## Task brief
Find the word "quem" in the material below and gather every line that contains it.

## Supplied entries

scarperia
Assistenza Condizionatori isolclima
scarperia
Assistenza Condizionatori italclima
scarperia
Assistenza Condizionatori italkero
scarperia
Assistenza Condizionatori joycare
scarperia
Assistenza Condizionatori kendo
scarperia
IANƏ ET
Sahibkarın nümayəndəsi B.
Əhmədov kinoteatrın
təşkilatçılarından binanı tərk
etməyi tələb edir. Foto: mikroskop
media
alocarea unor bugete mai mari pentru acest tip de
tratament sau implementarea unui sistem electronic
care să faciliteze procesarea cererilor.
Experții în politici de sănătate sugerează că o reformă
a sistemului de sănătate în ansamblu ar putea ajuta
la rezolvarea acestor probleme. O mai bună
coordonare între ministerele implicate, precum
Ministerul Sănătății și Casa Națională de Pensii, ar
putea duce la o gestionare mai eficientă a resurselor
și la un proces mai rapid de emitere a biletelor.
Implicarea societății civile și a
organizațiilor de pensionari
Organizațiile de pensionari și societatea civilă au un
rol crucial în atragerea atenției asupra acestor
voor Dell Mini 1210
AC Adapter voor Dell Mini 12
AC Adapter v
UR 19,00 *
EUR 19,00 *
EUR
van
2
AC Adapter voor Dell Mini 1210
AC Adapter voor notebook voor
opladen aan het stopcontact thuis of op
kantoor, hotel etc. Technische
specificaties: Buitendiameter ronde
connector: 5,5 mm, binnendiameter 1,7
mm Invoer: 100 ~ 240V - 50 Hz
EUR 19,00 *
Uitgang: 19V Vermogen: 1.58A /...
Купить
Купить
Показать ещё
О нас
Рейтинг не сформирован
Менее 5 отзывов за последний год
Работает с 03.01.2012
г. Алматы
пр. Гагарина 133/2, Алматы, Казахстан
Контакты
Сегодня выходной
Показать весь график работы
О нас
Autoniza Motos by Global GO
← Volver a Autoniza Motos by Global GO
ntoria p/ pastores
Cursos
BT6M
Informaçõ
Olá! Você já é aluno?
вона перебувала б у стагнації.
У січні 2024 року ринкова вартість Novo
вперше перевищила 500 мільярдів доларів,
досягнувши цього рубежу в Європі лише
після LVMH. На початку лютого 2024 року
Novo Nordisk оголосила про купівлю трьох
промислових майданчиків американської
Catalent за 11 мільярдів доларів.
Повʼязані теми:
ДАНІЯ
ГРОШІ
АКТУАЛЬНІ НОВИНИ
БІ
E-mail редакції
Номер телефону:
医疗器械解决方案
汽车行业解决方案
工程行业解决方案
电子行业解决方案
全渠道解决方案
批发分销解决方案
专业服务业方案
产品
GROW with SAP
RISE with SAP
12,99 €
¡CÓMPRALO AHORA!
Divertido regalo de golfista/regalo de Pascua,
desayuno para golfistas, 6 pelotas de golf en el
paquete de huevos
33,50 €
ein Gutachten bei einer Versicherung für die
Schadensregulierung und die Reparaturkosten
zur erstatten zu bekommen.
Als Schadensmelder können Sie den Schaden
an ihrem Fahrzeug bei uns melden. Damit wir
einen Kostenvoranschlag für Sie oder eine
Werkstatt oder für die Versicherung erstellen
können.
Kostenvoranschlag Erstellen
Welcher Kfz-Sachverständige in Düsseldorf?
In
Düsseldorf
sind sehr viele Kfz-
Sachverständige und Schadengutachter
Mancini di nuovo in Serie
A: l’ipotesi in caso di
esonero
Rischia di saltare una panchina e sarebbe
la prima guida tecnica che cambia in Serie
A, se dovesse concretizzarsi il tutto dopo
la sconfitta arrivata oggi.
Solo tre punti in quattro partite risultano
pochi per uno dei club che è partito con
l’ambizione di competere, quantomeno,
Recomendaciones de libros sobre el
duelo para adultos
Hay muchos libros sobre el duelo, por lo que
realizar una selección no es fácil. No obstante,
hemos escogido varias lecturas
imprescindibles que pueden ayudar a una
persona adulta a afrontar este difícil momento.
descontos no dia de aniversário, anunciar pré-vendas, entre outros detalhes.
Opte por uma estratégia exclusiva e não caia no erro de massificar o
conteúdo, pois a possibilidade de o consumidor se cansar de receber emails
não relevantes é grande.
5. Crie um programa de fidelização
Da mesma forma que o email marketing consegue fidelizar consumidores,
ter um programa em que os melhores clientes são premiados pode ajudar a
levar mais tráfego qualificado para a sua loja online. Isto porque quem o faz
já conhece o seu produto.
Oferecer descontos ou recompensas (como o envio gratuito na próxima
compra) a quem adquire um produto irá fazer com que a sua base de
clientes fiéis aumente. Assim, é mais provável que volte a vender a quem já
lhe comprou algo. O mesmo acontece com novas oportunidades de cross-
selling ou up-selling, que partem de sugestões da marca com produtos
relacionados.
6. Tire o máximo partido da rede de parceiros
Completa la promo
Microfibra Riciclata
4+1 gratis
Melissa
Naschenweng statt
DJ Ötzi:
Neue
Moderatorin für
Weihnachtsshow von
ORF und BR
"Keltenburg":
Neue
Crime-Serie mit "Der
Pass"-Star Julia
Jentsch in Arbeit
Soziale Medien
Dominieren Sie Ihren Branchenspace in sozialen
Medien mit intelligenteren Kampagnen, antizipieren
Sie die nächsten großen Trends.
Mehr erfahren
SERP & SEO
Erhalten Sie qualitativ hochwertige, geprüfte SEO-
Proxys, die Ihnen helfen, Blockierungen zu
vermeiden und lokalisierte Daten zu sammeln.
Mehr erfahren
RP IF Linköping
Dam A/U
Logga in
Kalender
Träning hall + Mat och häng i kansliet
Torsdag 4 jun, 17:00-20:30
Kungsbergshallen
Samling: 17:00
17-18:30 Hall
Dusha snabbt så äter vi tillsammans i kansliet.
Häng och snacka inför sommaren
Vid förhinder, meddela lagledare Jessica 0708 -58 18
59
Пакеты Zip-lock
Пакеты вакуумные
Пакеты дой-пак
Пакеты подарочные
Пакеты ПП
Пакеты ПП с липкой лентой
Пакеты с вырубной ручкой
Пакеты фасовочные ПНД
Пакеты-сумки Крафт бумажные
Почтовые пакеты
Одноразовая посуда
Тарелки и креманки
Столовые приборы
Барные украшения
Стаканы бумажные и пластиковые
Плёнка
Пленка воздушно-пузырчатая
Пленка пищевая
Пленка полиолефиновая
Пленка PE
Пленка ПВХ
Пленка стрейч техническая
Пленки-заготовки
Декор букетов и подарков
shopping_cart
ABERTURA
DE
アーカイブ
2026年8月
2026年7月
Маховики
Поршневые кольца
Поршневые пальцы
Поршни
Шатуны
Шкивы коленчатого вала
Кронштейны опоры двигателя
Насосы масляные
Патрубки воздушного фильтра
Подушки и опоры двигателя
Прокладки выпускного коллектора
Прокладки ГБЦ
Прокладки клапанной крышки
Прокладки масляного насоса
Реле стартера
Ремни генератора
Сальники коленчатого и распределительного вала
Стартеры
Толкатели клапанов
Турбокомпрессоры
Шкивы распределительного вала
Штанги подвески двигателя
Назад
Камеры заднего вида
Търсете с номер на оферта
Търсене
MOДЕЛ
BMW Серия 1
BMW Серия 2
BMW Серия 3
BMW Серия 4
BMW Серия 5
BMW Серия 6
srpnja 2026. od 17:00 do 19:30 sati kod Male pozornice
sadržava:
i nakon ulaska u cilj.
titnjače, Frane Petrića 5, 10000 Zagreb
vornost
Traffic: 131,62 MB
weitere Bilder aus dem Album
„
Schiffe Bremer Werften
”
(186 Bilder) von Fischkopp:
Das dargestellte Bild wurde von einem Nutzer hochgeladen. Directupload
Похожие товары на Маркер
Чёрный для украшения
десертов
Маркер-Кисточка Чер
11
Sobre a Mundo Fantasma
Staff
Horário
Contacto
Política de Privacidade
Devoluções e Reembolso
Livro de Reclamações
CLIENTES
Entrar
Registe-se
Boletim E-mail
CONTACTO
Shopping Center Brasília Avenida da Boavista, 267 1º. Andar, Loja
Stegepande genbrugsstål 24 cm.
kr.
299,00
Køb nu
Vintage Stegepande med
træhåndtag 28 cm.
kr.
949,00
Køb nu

## Expected answer
levar mais tráfego qualificado para a sua loja online. Isto porque quem o faz
compra) a quem adquire um produto irá fazer com que a sua base de
clientes fiéis aumente. Assim, é mais provável que volte a vender a quem já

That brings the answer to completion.